Bullitts Nachfolger war Stalins Traumkandidat, der sowjetfreundliche Joseph Davies. Ein Mann, der sich weigerte, vom NKWD verfolgten Amerikanern zu helfen; erst recht den Arbeitern, die ja "Sowjetbürger" geworden waren.

Davies nannte die sowjetische Führung "extrem fähig" und rechtfertigte Stalins Schauprozesse. Und er war nicht der einzige. Bis hinein in Roosevelts Regierung gab es die willigen Unterstützer Stalins; zu ihnen gehörte zum Beispiel Vizepräsident Henry A. Wallace. Henry Morgenthau, Roosevelts Finanzminister, äußerte, die Methoden Stalins seien "of no interest to the American government", uninteressant für die amerikanische Regierung.

Zahlreiche der in die UdSSR gekommenen Amerikaner kamen in ein Lager des Gulag. "None of this first generation of American prisoners — neither Herman, nor Dolgun, nor Sgovio nor any of the hundreds of others — ever had any aid or assistance whatsoever from the American embassy in Moscow or from the American press corps, let alone from the government itself", schreibt Anne Applebaum - keiner von ihnen hätte jemals Hilfe erhalten, weder von der Botschaft, noch von Presseleuten, noch gar von der US-Regierung.

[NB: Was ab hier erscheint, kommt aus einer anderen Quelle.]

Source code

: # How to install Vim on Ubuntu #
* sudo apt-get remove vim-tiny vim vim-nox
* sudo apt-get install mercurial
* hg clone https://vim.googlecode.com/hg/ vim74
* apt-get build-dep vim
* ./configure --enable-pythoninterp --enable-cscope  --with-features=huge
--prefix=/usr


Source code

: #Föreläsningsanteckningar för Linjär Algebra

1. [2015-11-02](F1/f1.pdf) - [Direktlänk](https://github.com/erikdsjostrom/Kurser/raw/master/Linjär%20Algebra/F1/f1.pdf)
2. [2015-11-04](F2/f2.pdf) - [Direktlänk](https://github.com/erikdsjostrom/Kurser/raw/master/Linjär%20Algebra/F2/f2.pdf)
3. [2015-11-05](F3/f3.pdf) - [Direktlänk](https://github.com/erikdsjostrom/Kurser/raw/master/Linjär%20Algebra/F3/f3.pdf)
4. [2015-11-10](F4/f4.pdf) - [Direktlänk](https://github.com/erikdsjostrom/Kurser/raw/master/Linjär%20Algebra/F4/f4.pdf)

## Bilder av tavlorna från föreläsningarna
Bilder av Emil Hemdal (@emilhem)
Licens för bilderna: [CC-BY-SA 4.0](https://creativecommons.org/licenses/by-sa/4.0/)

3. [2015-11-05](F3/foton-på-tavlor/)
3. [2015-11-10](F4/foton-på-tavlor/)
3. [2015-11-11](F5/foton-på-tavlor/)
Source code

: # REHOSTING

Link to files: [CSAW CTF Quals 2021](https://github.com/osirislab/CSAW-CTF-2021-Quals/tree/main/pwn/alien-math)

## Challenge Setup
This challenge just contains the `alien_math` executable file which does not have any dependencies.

Das alles war Anfang und Mitte der dreißiger Jahre, also vor dem Beginn des Zweiten Weltkriegs. Daß man Stalin später als Kriegsalliierten nolens volens manches nachsah, mag verständlich sein. Aber die Wahrheit ist, daß viele amerikanische Linke schon lange zuvor in "Uncle Joe" regelrecht vernarrt gewesen waren. (Seine "wunderbaren Augen" lobte der Botschafter Davies, vor der Entsendung nach Moskau ein prominenter US-Linker).

Und die Amerikaner waren keineswegs die einzigen. Anne Applebaum schreibt:
This attitude was not unique to Americans at that time, of course. (...) I’ve never heard of British or Dutch diplomats helping their citizens to get out of the gulag either. A few oddball ‘right-wing’ journalists and émigrés paid attention, but that was about it. It was an ‘internal affair’, not a matter for international statesmen.

Diese Haltung war damals natürlich nicht auf die USA beschränkt. (...) Ich habe niemals davon gehört, daß auch holländische oder britische Diplomaten ihren Bürgern geholfen hätten, dem Gulag zu entkommen. Ein paar verschrobene "rechte" Journalisten und Emigranten richteten die Aufmerksamkeit darauf, aber das war es dann auch schon. Es war eine "innere Angelegenheit", keine Angelegenheit internationaler Staatsmänner.